The relocation code is in mintelf_nat_target::child_initialize(): https://github.com/freemint/m68k-atari-mint-binutils-gdb/blob/40817f3d95f50069bee650643504652601dc55a0/gdb/mintelf-nat.c#L113

It calls ptrace (PT_BASEPAGE) to get the process the basepage address, then calls objfile_relocate() to do the actual relocation job. From my tests, that worked well.

th-otto commented 1 year ago

BTW, i get similar duplicate relocation errors when trying to compile a native gcc for m68k (with --target=m68k-atari-mintelf and --host=m68k-atari-mintelf)

th-otto commented 1 year ago

I was able to reproduce it with a much simpler testcase:

#include <stdio.h>

void func_exception(int i)
{
        printf("in %s\n", __func__);
        if (i == 5)
                throw(i);
}

int main(void)
{
        int i;

        setvbuf(stderr, NULL, _IONBF, 0);
        printf("Hello, C++\n");
        try {
                for (i = 0; i < 10; i++)
                        func_exception(i);
        } catch (...)
        {
                printf("got exception\n");
        }
        return 0;
}

This will give one duplicate, and by adding some printfs, i sse that they are from pmem_type_info.o and pbase_type_info.o (both from libsupc++.a). My new theory: The problem is due to https://github.com/freemint/m68k-atari-mint-binutils-gdb/blob/3ebda8ccd3e49f567ea71538ece8bde17d61a7b1/bfd/elf-eh-frame.c#L1319-L1324. This will merge 2 CIE records in the output, but the TPA relocations for both inputs have already been added. Maybe adding the tpa relocations in m68k_elf32_atariprg_relocate_section is done too early, and must be postponed until the final link, when it is known that the input section is really used?

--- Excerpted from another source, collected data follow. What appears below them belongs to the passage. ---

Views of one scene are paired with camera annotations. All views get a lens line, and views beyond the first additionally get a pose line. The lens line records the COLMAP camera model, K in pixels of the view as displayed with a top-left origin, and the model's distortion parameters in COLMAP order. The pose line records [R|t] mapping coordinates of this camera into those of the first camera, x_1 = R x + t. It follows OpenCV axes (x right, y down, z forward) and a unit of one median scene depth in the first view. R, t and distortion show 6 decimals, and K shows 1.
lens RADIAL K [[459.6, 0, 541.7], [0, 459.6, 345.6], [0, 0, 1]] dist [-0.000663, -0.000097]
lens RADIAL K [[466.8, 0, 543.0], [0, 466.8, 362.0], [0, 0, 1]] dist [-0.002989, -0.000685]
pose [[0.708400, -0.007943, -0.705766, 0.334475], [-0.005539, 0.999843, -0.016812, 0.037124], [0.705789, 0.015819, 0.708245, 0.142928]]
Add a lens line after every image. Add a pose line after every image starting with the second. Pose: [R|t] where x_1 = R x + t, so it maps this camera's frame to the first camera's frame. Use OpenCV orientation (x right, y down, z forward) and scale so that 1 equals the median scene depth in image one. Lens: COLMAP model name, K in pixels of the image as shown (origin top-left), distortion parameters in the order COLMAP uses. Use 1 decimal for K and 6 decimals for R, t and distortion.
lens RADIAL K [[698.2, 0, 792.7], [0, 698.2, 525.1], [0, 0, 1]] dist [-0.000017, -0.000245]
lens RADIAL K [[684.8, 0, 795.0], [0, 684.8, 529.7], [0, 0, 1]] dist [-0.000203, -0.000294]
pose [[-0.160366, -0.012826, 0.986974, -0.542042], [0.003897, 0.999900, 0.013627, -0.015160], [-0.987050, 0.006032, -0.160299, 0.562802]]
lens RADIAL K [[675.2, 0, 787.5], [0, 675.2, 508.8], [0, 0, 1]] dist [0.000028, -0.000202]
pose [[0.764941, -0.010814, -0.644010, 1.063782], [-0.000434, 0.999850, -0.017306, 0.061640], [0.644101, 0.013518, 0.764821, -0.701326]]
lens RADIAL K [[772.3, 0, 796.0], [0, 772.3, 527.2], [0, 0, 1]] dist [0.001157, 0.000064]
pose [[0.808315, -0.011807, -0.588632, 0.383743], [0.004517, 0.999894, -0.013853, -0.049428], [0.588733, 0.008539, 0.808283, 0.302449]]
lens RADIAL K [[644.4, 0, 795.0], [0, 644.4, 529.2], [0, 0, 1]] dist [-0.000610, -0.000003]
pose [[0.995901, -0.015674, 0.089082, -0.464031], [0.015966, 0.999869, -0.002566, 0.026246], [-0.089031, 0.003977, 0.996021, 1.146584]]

th-otto commented 1 year ago

YES. This exactly was the reason. Fix for this: use _bfd_elf_section_offset to compute the offset of the relocation in the section, which takes that into account. Fix is pushed.

And the best thing about this: it also seems to fix https://github.com/freemint/m68k-atari-mint-gcc/issues/23 . This makes sense, if the tpa relocation is applied to the wrong offset.

vinriviere commented 1 year ago

Aha @th-otto, excellent 😃 It had been a pain to get correct TPA relocations even for the DATA segment. The mixture of input_section / output_section / vma / output_offset is really obscure. After struggling, my code seemed to be correct for any section. But you discovered the last trap: those special values -1 and -2 for section offset in the .eh_frame section!!

Really, it's incredible to see how it's complicated to add custom features such as TPA relocations to the linker. There are so much special cases. But this time, it's OK for .eh_frame sections. This should be enough for most usages. Until next issue.

th-otto commented 1 year ago

Yes, that was really a pain. Hopefully this time it will cover all cases, as that function seems to be supposed to handle all special cases. Until GNU people decide to rework that ugly hack...

Actually i found that when adding debug output to m68k_elf32_atariprg_relocate_section, printing only the section-relative offset, and comparing that to objdump -r (after linking with --emit-relocs). Those relative offsets should be identical, and actually this was the case for all sections but .eh_frame.